## Assigned task:
Check each line of the material below for the string "recibir", then report how many lines have it, and nothing else.

## Data for analysis:

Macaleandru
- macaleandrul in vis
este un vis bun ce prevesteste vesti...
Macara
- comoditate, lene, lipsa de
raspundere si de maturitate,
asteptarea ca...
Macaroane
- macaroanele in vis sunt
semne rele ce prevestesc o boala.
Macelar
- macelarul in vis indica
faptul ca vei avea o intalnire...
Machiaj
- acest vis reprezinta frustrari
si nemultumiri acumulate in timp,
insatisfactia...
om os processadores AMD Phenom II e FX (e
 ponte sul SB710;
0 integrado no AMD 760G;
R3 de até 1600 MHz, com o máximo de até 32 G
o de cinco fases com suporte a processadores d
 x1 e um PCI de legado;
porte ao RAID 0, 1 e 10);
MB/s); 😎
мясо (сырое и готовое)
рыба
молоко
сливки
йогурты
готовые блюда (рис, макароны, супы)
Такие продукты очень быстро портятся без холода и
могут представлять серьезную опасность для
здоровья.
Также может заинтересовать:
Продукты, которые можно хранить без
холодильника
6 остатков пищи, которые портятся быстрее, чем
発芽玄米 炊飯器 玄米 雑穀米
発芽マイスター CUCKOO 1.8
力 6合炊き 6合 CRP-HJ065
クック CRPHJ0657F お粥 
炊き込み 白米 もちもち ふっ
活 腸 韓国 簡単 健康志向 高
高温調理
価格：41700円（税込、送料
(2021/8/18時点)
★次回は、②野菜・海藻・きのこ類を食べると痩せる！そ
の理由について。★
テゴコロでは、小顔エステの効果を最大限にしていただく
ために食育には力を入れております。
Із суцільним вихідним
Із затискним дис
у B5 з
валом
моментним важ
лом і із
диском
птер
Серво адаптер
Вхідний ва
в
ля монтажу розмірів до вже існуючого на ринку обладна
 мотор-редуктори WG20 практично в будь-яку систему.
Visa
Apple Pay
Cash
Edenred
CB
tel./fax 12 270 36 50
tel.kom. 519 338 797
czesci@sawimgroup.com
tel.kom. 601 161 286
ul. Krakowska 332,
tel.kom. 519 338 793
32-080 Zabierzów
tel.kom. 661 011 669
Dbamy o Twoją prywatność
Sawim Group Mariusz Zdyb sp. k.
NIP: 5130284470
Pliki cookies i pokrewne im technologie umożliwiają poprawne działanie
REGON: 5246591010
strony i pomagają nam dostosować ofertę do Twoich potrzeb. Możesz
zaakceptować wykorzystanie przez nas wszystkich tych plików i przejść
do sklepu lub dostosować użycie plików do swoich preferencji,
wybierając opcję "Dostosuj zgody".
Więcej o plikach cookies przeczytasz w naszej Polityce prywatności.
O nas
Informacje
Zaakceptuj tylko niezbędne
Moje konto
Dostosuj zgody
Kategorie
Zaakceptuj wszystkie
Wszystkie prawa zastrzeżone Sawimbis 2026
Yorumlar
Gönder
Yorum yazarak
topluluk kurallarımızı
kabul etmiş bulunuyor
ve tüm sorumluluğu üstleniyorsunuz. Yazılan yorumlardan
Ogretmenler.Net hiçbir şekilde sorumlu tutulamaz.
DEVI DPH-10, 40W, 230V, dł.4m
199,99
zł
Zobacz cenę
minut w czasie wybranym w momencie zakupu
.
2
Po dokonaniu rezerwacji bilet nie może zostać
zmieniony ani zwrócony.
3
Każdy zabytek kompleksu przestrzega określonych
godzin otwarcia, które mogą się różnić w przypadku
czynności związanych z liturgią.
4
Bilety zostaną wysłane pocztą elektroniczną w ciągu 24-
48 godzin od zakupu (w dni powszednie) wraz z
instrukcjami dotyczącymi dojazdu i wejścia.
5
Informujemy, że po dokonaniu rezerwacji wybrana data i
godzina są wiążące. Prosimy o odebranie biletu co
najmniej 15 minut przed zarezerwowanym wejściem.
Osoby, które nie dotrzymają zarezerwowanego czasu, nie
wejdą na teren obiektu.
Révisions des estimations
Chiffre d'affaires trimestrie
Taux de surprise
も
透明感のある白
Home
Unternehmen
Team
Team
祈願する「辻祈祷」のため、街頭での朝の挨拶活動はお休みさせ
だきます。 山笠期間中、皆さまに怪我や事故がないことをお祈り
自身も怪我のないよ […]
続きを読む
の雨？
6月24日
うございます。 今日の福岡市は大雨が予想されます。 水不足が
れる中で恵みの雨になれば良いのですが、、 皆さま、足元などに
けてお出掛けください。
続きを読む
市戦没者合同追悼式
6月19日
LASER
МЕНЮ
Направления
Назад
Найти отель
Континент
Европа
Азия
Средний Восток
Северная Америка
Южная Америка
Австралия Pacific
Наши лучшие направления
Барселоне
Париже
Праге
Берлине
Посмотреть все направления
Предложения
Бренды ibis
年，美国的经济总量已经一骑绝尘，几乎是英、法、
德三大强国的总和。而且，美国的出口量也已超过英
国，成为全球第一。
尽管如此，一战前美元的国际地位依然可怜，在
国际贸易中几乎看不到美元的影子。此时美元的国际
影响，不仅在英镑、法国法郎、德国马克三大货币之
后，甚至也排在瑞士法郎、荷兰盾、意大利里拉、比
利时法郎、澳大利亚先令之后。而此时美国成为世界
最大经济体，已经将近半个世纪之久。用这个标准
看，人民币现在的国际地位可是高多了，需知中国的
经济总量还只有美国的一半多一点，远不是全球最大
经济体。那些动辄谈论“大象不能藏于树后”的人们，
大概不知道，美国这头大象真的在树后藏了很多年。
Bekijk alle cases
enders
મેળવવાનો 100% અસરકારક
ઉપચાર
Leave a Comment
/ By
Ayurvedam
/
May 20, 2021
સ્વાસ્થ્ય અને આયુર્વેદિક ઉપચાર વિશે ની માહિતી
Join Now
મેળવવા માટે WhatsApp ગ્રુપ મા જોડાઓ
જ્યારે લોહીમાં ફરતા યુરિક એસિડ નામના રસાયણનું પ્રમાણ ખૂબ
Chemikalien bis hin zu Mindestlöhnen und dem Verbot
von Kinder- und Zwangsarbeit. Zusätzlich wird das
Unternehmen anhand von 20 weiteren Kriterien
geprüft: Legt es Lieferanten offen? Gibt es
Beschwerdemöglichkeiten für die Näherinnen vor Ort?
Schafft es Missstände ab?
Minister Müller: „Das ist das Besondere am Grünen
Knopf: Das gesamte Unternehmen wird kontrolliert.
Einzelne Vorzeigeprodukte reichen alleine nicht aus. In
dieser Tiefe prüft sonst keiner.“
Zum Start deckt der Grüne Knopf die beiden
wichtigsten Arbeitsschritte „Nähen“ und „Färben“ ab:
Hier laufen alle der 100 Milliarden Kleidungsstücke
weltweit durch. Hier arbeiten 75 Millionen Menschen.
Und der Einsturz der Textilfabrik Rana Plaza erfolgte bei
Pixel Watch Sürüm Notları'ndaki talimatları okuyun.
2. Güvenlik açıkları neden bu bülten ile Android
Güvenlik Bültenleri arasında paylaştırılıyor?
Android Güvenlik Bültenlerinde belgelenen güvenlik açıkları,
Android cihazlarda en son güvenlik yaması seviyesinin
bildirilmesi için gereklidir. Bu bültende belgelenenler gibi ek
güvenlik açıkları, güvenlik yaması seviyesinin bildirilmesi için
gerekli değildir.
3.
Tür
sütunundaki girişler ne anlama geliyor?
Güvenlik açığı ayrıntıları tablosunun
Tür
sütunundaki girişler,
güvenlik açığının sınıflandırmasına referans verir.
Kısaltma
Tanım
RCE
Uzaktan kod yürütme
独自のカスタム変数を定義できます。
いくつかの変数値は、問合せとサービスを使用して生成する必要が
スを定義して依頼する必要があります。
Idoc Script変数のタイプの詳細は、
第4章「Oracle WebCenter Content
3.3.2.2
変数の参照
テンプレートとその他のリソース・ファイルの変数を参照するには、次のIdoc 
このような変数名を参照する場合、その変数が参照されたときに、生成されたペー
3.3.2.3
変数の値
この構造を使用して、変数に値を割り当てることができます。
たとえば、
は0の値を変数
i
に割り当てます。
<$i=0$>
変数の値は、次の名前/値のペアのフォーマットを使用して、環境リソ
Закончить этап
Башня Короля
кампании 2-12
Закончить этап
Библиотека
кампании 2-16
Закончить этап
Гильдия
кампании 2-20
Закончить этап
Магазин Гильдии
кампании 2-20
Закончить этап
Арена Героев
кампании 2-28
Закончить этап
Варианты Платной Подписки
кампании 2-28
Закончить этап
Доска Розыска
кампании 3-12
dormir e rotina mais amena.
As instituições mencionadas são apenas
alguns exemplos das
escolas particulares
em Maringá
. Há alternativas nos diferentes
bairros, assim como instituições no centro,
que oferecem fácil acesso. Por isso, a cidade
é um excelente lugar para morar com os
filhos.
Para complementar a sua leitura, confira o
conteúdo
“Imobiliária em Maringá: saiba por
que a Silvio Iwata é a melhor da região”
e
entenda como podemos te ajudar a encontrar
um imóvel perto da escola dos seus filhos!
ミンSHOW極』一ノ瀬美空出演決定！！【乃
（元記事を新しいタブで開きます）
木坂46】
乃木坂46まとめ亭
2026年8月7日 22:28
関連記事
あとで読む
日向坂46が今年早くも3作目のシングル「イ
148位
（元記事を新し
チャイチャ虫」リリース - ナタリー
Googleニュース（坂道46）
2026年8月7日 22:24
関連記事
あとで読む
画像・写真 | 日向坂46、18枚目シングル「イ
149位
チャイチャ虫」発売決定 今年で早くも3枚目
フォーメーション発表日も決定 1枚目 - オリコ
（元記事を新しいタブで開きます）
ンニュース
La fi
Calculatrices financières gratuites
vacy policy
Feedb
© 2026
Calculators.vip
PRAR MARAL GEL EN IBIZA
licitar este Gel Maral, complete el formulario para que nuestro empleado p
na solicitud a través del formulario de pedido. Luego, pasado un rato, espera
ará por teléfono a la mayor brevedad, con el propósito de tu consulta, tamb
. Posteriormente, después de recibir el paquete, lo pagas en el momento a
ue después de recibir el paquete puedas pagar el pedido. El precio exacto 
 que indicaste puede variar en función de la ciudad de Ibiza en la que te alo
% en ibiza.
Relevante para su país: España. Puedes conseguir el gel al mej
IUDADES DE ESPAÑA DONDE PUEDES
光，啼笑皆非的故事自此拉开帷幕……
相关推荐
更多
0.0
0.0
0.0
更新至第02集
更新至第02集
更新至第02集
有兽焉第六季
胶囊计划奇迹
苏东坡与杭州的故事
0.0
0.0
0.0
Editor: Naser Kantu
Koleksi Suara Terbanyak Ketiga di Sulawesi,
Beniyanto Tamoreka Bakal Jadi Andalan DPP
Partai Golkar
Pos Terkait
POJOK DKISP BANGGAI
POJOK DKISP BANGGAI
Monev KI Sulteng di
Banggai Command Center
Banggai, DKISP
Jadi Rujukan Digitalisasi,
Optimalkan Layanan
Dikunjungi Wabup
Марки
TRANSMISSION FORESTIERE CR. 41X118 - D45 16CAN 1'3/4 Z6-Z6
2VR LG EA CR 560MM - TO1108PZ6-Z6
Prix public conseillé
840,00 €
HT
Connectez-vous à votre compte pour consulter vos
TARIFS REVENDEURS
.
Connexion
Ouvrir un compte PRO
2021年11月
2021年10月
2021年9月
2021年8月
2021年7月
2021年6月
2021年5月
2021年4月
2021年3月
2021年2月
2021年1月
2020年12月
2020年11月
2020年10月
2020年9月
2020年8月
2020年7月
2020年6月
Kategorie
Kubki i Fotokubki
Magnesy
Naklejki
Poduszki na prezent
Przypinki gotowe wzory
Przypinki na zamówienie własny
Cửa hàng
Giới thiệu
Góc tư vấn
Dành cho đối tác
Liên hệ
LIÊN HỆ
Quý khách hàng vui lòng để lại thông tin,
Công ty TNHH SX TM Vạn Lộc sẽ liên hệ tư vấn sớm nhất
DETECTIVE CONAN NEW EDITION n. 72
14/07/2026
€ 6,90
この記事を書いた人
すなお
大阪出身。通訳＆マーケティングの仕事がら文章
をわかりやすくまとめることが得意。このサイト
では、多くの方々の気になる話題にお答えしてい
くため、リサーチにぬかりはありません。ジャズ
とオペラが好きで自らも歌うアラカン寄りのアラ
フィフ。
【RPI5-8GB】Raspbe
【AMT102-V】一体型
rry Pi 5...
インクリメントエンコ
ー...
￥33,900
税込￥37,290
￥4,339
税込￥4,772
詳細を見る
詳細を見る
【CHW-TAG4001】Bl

## Response:
2